A shadow minister has pledged that a Labour government would do more to help disabled people into work, but warned that changes to the system of employment support would have to be “incremental”.
Her comments and those of other shadow ministers during the party’s annual conference in Manchester suggest that a Labour government would want to see a more localised system of employment support for disabled people, with more attention paid to the barriers within the workplace.
Kate Green, the shadow minister for disabled people, told a fringe meeting that there needed to be more emphasis on working with employers to dismantle barriers, as opposed to the current focus that is almost solely on trying to push disabled benefit claimants into work.
She said it had become clear that the coalition’s Work Programme “does not meet the needs of employment and support allowance [ESA] claimants”.
She told the fringe meeting, organised by the IPPR thinktank and the Work Programme provider Working Links, that the much-criticised work capability assessment – which tests eligibility for ESA – was “doing nothing useful in terms of moving people into work”.
Green said that the 30 per cent employment gap between working-age disabled and non-disabled people was “utterly, utterly unacceptable”.
She called for much more emphasis on local employment support services, rather than big national providers.
But she warned: “The kind of scale we are talking about you are not going to do this big bang.
“I am not talking about we have got to put everything back to where we were five years ago.
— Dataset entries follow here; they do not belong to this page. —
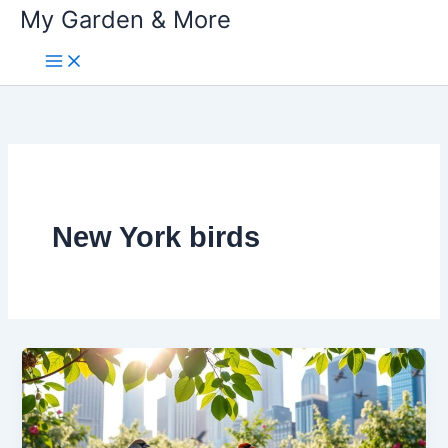
My Garden & More
Skip
to
content
New York birds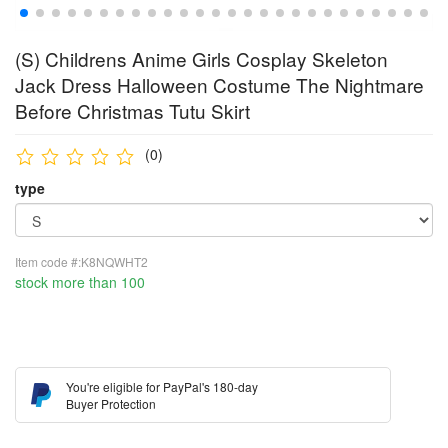
(S) Childrens Anime Girls Cosplay Skeleton
Jack Dress Halloween Costume The Nightmare
Before Christmas Tutu Skirt
(0)
type
Item code #:K8NQWHT2
stock more than 100
You're eligible for PayPal's 180-day
Buyer Protection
I am talking about a much more incremental approach.”
Tony Wilson, policy director at the Centre for Economic and Social Inclusion, told the same meeting that the government’s employment programmes were seen “as a punishment that people have to go through”, and he called for an end to the “obsession with payment by results”, particularly with results based on job outcomes.
He said there was far too little funding to pay for support for ESA claimants on the Work Programme.
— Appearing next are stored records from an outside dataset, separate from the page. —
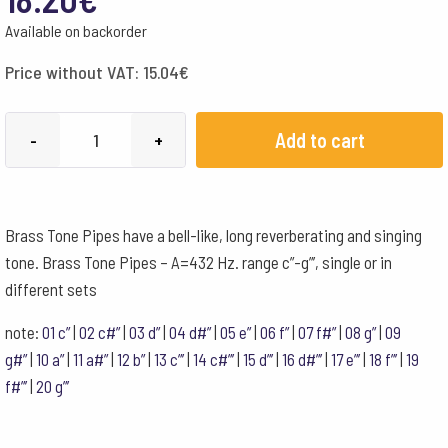
Available on backorder
Price without VAT:
15.04
€
Choroi
Add to cart
-
+
Brass
Tone
Pipe
Brass Tone Pipes have a bell-like, long reverberating and singing
432
tone. Brass Tone Pipes – A=432 Hz. range c”-g”’, single or in
Hz
different sets
c'''
quantity
note:
01 c”
|
02 c#”
|
03 d”
|
04 d#”
|
05 e”
|
06 f”
|
07 f#”
|
08 g”
|
09
g#”
|
10 a”
|
11 a#”
|
12 b”
|
13 c”’
|
14 c#”’
|
15 d”’
|
16 d#”’
|
17 e”’
|
18 f”’
|
19
f#”’
|
20 g”’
He said: “Support needs to be greater the greater one’s level of need. Currently we don’t have a system where support is greater the greater the level of need.”
In a fringe event run by the Employment Related Services Association, Elizabeth Taylor, chief executive of the Work Programme provider Bootstrap Enterprises, said she believed people were “under pressure to apply for jobs, whether or not they are ready and able to apply for those jobs”.
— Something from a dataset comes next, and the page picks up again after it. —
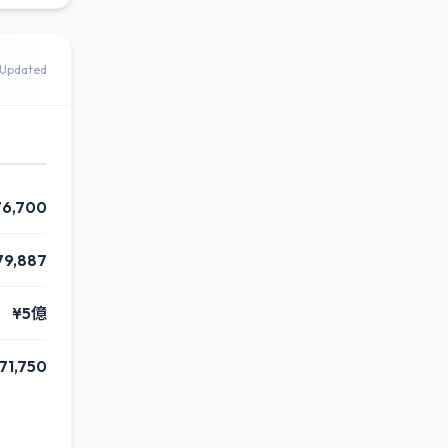
Updated
76,700
79,887
¥5億
71,750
And she said she believed that the coalition’s new Universal Jobmatch system was being used “as a monitoring tool”, to check up on whether benefit claimants were actively seeking work.
Dame Anne Begg, the disabled Labour MP who chairs the Commons work and pensions committee, said that part of the problem with the Work Programme was that “the tools to assess who needs the greatest help do not exist, because the decision is taken on benefit type and not on barriers to work”.
She said: “The WCA has failed completely to do any of that kind of assessment. It really has become an eligibility-for-benefit test.”
She pointed out that the coalition had scrapped the work focused health related assessment (WFHRA), which had looked at the barriers to work for disabled people claiming ESA.
She said: “Whether it is the WFHRA or something similar, there needs to be something in the system where someone can sit down with the job-seeker and work out where the barriers are.”
And she said she had been “horrified” to find that every single person in her area on Work Choice – the government’s specialist employment support programme for disabled people – was actually claiming the mainstream jobseeker’s allowance.
She said: “That’s not what I thought Work Choice was supposed to be about.”
She added: “Sometimes it seems those with the greatest need are getting the least support. It is all about pushing people into work when they are not ready rather than, ‘The help is here when you need it.'”
Meanwhile, the shadow work and pensions secretary Rachel Reeves told a Resolution Foundation fringe event that jobcentres had become “somewhere you go to be sanctioned or punished or penalised”.
She said: “I want to see the Department for Work and Pensions find a very different function, a function of helping people to make the most of their potential to get a job, but also getting the skills [they need].”